Brad Schumacher

Personal information
- Full name: Bradley Darrell Schumacher
- National team: United States
- Born: March 6, 1974 (age 52) Bowie, Maryland, U.S.
- Height: 6 ft 4 in (1.93 m)
- Weight: 198 lb (90 kg)

Sport
- Sport: Swimming
- Strokes: Freestyle, water polo
- Club: Tiger Aquatics
- College team: University of the Pacific

Medal record
Men's swimming
Representing United States
Olympic Games
| Gold medal – first place | 1996 Atlanta | 4×100 m freestyle |
| Gold medal – first place | 1996 Atlanta | 4×200 m freestyle |
Pan Pacific Championships
| Gold medal – first place | 1997 Fukuoka | 4×100 m freestyle |
Universiade
| Gold medal – first place | 1995 Fukuoka | 4×100 m freestyle |

= Brad Schumacher =

American swimmer (born 1974)

Bradley Darrell Schumacher (born March 6, 1974) is an American former competition swimmer, water polo player, and Olympic gold medalist. Schumacher is a two-time, two-sport Olympian. He was a member of the winning relay teams at the 1996 Summer Olympics. Four years later, he was a member of the U.S. men's water polo team at the 2000 Summer Olympics.

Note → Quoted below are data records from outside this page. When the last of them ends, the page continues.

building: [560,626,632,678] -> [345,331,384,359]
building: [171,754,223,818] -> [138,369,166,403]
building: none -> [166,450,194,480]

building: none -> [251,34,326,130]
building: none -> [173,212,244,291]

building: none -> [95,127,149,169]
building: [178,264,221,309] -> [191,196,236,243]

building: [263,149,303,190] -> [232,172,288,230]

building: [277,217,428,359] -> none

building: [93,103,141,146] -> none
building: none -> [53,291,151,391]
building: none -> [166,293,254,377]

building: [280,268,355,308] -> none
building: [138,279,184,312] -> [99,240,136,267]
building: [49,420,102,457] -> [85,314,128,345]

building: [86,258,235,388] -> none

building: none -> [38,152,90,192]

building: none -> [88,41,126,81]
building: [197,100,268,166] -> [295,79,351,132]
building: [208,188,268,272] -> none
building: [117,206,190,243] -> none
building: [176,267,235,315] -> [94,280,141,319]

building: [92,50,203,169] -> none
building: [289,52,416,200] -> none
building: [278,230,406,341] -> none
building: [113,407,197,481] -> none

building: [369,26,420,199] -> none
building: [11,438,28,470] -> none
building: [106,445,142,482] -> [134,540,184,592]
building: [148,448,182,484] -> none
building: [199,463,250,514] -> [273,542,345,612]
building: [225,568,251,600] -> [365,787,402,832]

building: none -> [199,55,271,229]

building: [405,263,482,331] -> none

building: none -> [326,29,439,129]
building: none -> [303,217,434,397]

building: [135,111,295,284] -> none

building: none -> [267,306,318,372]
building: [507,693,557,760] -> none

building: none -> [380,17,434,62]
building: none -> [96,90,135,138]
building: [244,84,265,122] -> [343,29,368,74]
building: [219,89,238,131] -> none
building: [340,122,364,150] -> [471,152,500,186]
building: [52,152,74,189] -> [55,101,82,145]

Schumacher's two gold medals came as a member of the U.S. men's swimming relay teams at the 1996 Olympics in Atlanta, Georgia: in the men's 4×100-meter freestyle relay and in the men's 4 × 200 m-meter freestyle relay. Although Schumacher qualified for both swimming and water polo for the 2000 Olympic Games, he chose to compete only in water polo. At the 2000 Olympics in Sydney, Australia, he helped the U.S. men's water polo team to a sixth-place finish. He was the top sprinter at the 2000 Olympics, with 20 sprints won.

Schumacher was the first American world champion in swimming and water polo since the 1904 Olympic Games. In 1997, he earned a gold medal at the Pan-Pacific Games and his first national championship at the U.S. Spring Nationals. In water polo, he has represented the U.S. at the FINA World Championships, FINA World Cup, World University Games and the Goodwill Games.

In 1998, Schumacher competed in World Championships in both sports and joined an elite group of aquatics stars that competed in both sports on the world-class level: Duke Khanamoku, Johnny Weissmuller, Bob Hughes, and Matt Biondi.

He was a swimming and water polo All-American in college for coach John Tanner at the University of the Pacific, in Stockton, California, where he completed bachelor's and master's degrees in business administration.

Schumacher is the co-founder of KAP7 International, Inc., a water polo equipment company, and he spends his time as the head coach of SET water polo club, a Southern California-based team that continues to rank among the top water polo clubs in the country. His 18-and-under girls club team won the gold medal at the 2009 S&R Sport National Junior Olympics.